A comienzos de 2017 el movimiento popular venezolano atravesaba un momento de dispersión y desmovilización.

Una serie de derrotas sufridas en 2016 -cuyo paroxismo se encuentra en la suspensión del derecho al sufragio por parte del Consejo Nacional Electoral (CNE), luego de las movilizaciones realizadas para exigir la activación del mecanismo de referendo revocatorio contra Nicolás Maduro-, apagaron, en buena medida, el motor de las protestas en el país.

Entre enero y marzo de 2017, el Observatorio Venezolano de Conflictividad Social (OVCS), registró 1.254 movilizaciones a nivel nacional.

Mientras que para el mismo lapso de tiempo, pero en 2016, la organización contabilizó 1.552 manifestaciones.

A pesar de la escasa diferencia, en ese momento el dato expresaba un claro descenso para un país acostumbrado al incremento interanual de las movilizaciones sociales.

A inicios de 2017, el país avanzaba velozmente hacía una agudización de la pobreza y el deterioro de las condiciones de vida, como consecuencia de la crisis económica derivada de la emergencia humanitaria compleja.

En paralelo, el gobierno de Maduro avanzaba en la sofisticación y consolidación de la maquinaria represiva que, hasta ahora, le ha permitido sostenerse en el poder.

Datos proporcionados:
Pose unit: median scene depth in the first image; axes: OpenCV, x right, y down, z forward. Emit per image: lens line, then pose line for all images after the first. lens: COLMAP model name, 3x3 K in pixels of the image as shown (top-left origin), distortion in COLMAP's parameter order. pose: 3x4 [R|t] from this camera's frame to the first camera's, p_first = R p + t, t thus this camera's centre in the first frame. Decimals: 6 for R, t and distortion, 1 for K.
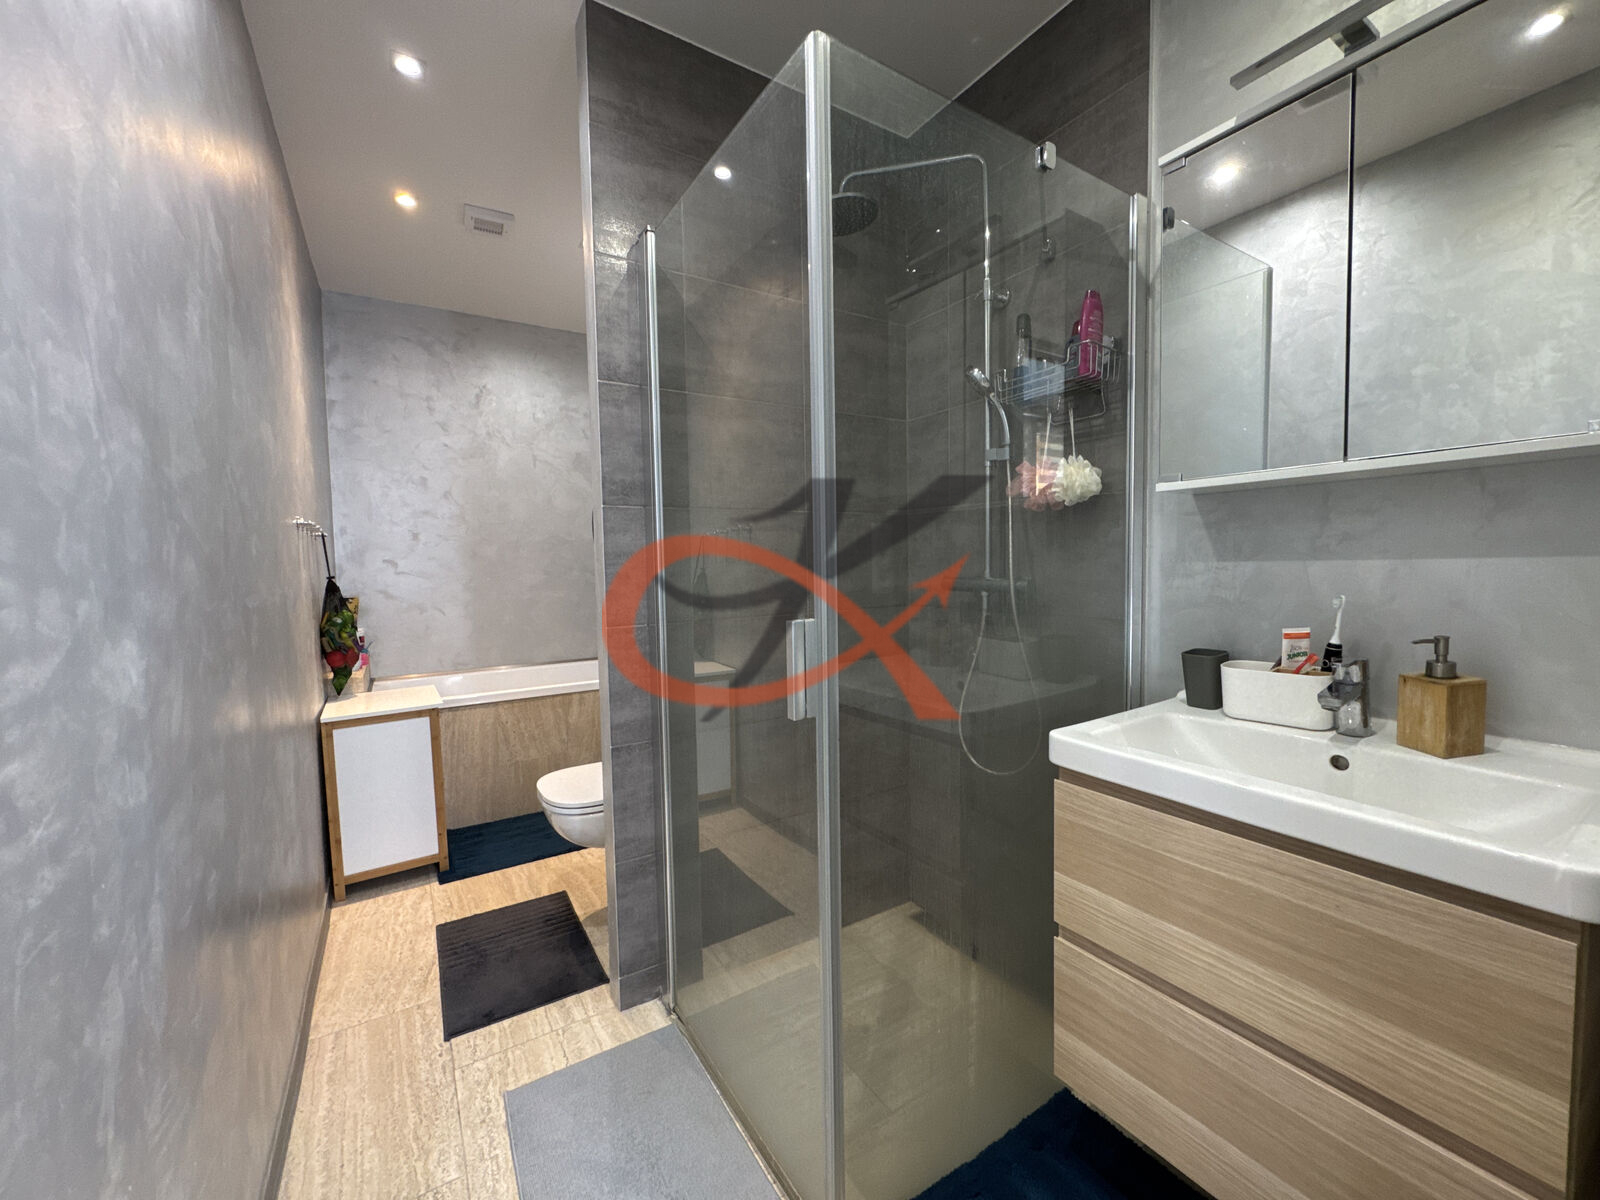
lens RADIAL K [[638.6, 0, 800.3], [0, 638.6, 596.9], [0, 0, 1]] dist [-0.003009, -0.000050]
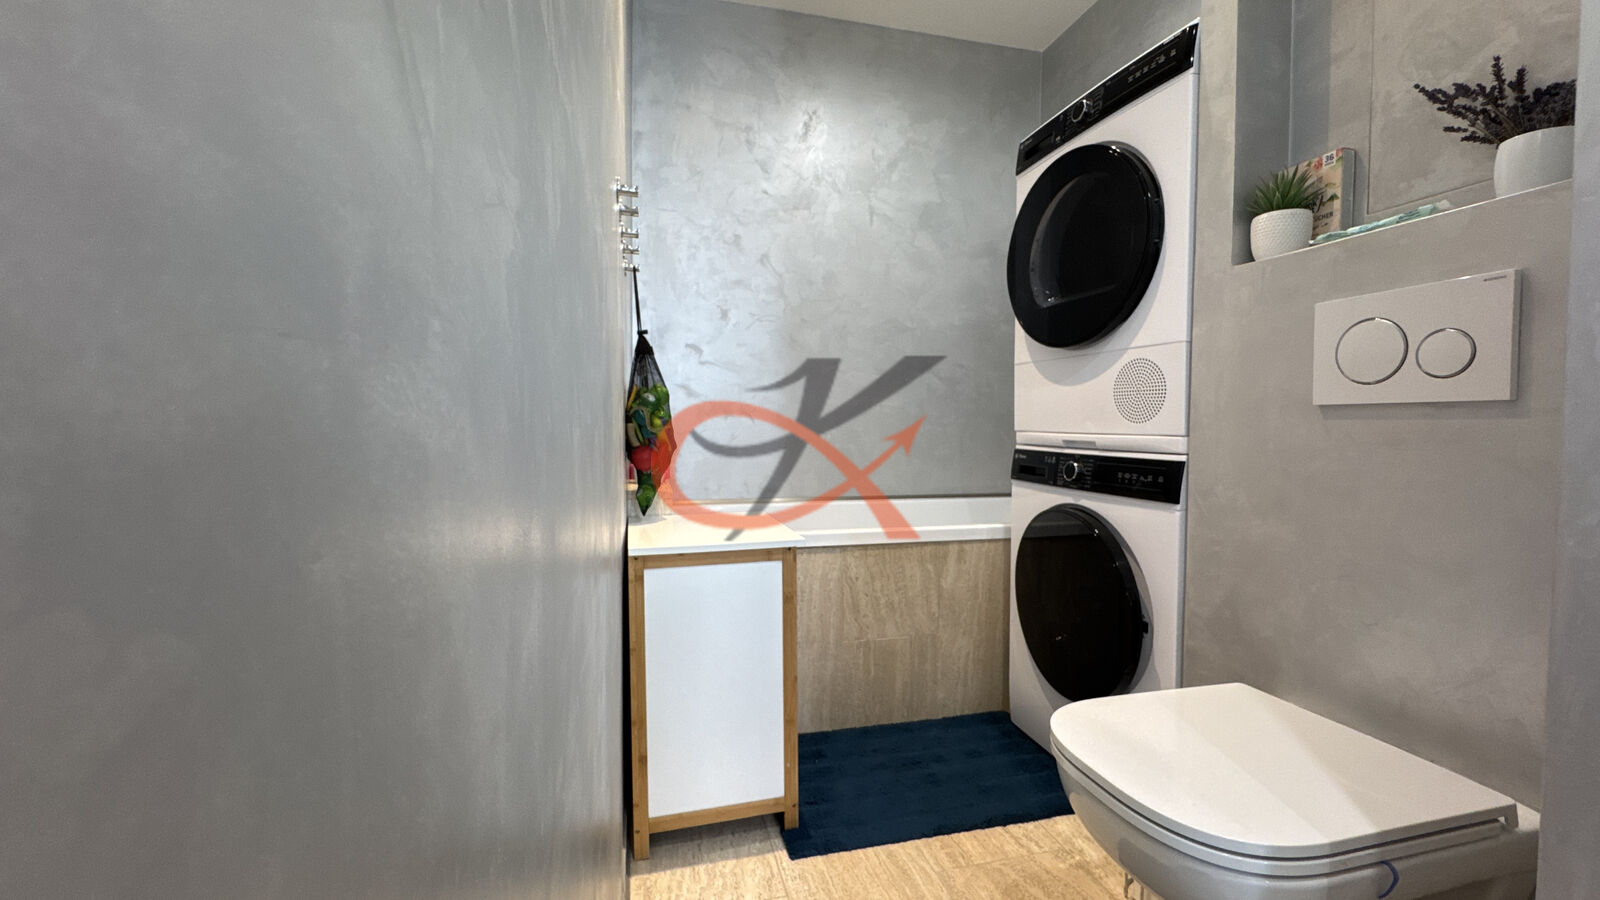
lens RADIAL K [[638.7, 0, 800.3], [0, 638.7, 447.4], [0, 0, 1]] dist [-0.003578, 0.000323]
pose [[0.948004, 0.035591, -0.316261, -0.403967], [-0.040732, 0.999123, -0.009658, 0.093019], [0.315640, 0.022038, 0.948623, 0.471008]]
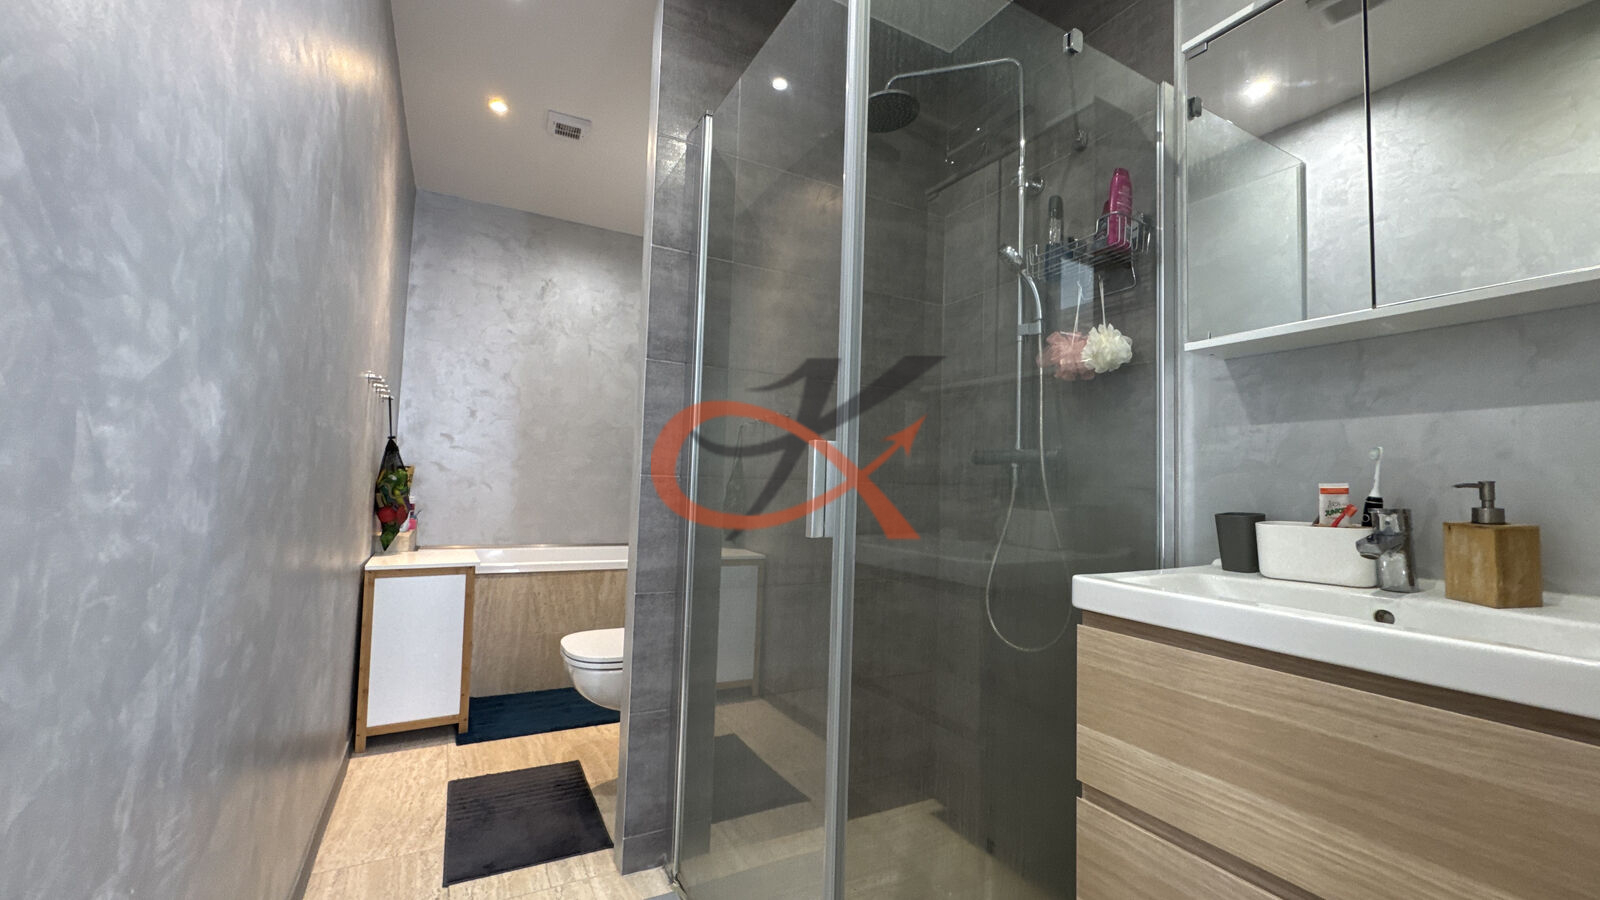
lens RADIAL K [[638.7, 0, 800.3], [0, 638.7, 447.4], [0, 0, 1]] dist [-0.003578, 0.000323]
pose [[0.996634, 0.046594, -0.067451, 0.015681], [-0.054181, 0.991839, -0.115408, 0.077484], [0.061524, 0.118674, 0.991025, -0.010181]]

Acciones requeridas:
**A)** Copia al pie de la letra el fragmento del texto sobre las protestas en Venezuela que va desde "A comienzos de" hasta "contabilizó 1.552 manifestaciones.".
**B)** Según el texto sobre las protestas en Venezuela, ¿es cierta cada afirmación? Responde sí o no y cita las palabras del texto que lo deciden. (i) Entre enero y marzo de 2017 el OVCS registró 1.254 movilizaciones en todo el país. (ii) En el mismo periodo de 2016 hubo menos manifestaciones que en 2017. (iii) A comienzos de 2017 el movimiento popular venezolano vivía un momento de fuerte movilización.
**C)** Escribe la continuación del texto sobre las protestas en Venezuela a partir de su última oración.
Los datos provienen de otra fuente.

Resultados:
**A)**
A comienzos de 2017 el movimiento popular venezolano atravesaba un momento de dispersión y desmovilización.

Una serie de derrotas sufridas en 2016 -cuyo paroxismo se encuentra en la suspensión del derecho al sufragio por parte del Consejo Nacional Electoral (CNE), luego de las movilizaciones realizadas para exigir la activación del mecanismo de referendo revocatorio contra Nicolás Maduro-, apagaron, en buena medida, el motor de las protestas en el país.

Entre enero y marzo de 2017, el Observatorio Venezolano de Conflictividad Social (OVCS), registró 1.254 movilizaciones a nivel nacional.

Mientras que para el mismo lapso de tiempo, pero en 2016, la organización contabilizó 1.552 manifestaciones.

**B)**
(i) Sí: "el Observatorio Venezolano de Conflictividad Social (OVCS), registró 1.254 movilizaciones a nivel nacional".
(ii) No: "la organización contabilizó 1.552 manifestaciones".
(iii) No: "el movimiento popular venezolano atravesaba un momento de dispersión y desmovilización".

**C)**
Por segundo año, las comunidades pobres del país padecían las consecuencias del «Operativo para la Liberación del Pueblo» (OLP) y su sucesor, los «Operativos para la Liberación Humanista del Pueblo» (OLHP), dos planes de seguridad promovidos por la gestión de Maduro, que ocasionaron masivas violaciones de derechos humanos en zonas populares de Caracas y el resto del país, y que claramente fueron ejecutados con la intención de contener el descontento creciente y salvaguardar el control territorial del gobierno y sus corporaciones aliadas.

Además, las tensiones entre la Asamblea Nacional -de mayoría opositora-, y el resto de los poderes públicos -bajo el control de Maduro,- iban en ascenso.

Quiebre democrático

En octubre de 2016, a raíz de la suspensión inconstitucional e ilegal del proceso de realización del referendo revocatorio, Provea advirtió que el gobierno de Nicolás Maduro debía ser calificado como una dictadura.

Más concretamente, una dictadura del siglo XXI.

Provea destacó que la suspensión del mecanismo constitucional no se trató de una simple dilación del proceso, sino de la interrupción y obstaculización de cualquier proceso electoral mientras el gobierno no pudiera obtener resultados favorables en las urnas.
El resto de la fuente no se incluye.